■ THE TASK
Reproduce the following lines verbatim, omitting the pictures from your answer.

■ DATA TO PROCESS
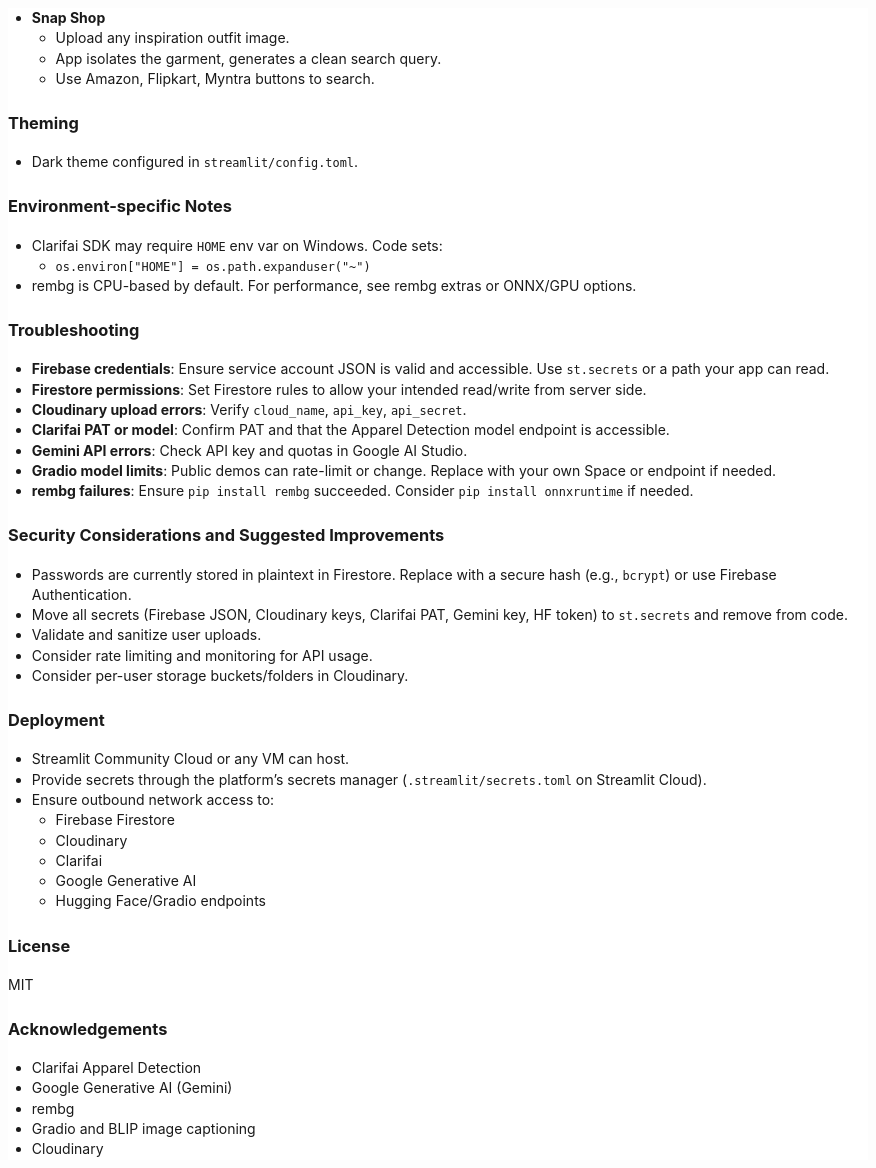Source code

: - **Snap Shop**
  - Upload any inspiration outfit image.
  - App isolates the garment, generates a clean search query.
  - Use Amazon, Flipkart, Myntra buttons to search.

### Theming

- Dark theme configured in `streamlit/config.toml`.

### Environment-specific Notes

- Clarifai SDK may require `HOME` env var on Windows. Code sets:
  - `os.environ["HOME"] = os.path.expanduser("~")`
- rembg is CPU-based by default. For performance, see rembg extras or ONNX/GPU options.

### Troubleshooting

- **Firebase credentials**: Ensure service account JSON is valid and accessible. Use `st.secrets` or a path your app can read.
- **Firestore permissions**: Set Firestore rules to allow your intended read/write from server side.
- **Cloudinary upload errors**: Verify `cloud_name`, `api_key`, `api_secret`.
- **Clarifai PAT or model**: Confirm PAT and that the Apparel Detection model endpoint is accessible.
- **Gemini API errors**: Check API key and quotas in Google AI Studio.
- **Gradio model limits**: Public demos can rate-limit or change. Replace with your own Space or endpoint if needed.
- **rembg failures**: Ensure `pip install rembg` succeeded. Consider `pip install onnxruntime` if needed.

### Security Considerations and Suggested Improvements

- Passwords are currently stored in plaintext in Firestore. Replace with a secure hash (e.g., `bcrypt`) or use Firebase Authentication.
- Move all secrets (Firebase JSON, Cloudinary keys, Clarifai PAT, Gemini key, HF token) to `st.secrets` and remove from code.
- Validate and sanitize user uploads.
- Consider rate limiting and monitoring for API usage.
- Consider per-user storage buckets/folders in Cloudinary.

### Deployment

- Streamlit Community Cloud or any VM can host.
- Provide secrets through the platform’s secrets manager (`.streamlit/secrets.toml` on Streamlit Cloud).
- Ensure outbound network access to:
  - Firebase Firestore
  - Cloudinary
  - Clarifai
  - Google Generative AI
  - Hugging Face/Gradio endpoints

### License

MIT

### Acknowledgements

- Clarifai Apparel Detection
- Google Generative AI (Gemini)
- rembg
- Gradio and BLIP image captioning
- Cloudinary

■ EXERCISE SOLUTION
Source code

: - **Snap Shop**
  - Upload any inspiration outfit image.
  - App isolates the garment, generates a clean search query.
  - Use Amazon, Flipkart, Myntra buttons to search.

### Theming

- Dark theme configured in `streamlit/config.toml`.

### Environment-specific Notes

- Clarifai SDK may require `HOME` env var on Windows. Code sets:
  - `os.environ["HOME"] = os.path.expanduser("~")`
- rembg is CPU-based by default. For performance, see rembg extras or ONNX/GPU options.

### Troubleshooting

- **Firebase credentials**: Ensure service account JSON is valid and accessible. Use `st.secrets` or a path your app can read.
- **Firestore permissions**: Set Firestore rules to allow your intended read/write from server side.
- **Cloudinary upload errors**: Verify `cloud_name`, `api_key`, `api_secret`.
- **Clarifai PAT or model**: Confirm PAT and that the Apparel Detection model endpoint is accessible.
- **Gemini API errors**: Check API key and quotas in Google AI Studio.
- **Gradio model limits**: Public demos can rate-limit or change. Replace with your own Space or endpoint if needed.
- **rembg failures**: Ensure `pip install rembg` succeeded. Consider `pip install onnxruntime` if needed.

### Security Considerations and Suggested Improvements

- Passwords are currently stored in plaintext in Firestore. Replace with a secure hash (e.g., `bcrypt`) or use Firebase Authentication.
- Move all secrets (Firebase JSON, Cloudinary keys, Clarifai PAT, Gemini key, HF token) to `st.secrets` and remove from code.
- Validate and sanitize user uploads.
- Consider rate limiting and monitoring for API usage.
- Consider per-user storage buckets/folders in Cloudinary.

### Deployment

- Streamlit Community Cloud or any VM can host.
- Provide secrets through the platform’s secrets manager (`.streamlit/secrets.toml` on Streamlit Cloud).
- Ensure outbound network access to:
  - Firebase Firestore
  - Cloudinary
  - Clarifai
  - Google Generative AI
  - Hugging Face/Gradio endpoints

### License

MIT

### Acknowledgements

- Clarifai Apparel Detection
- Google Generative AI (Gemini)
- rembg
- Gradio and BLIP image captioning
- Cloudinary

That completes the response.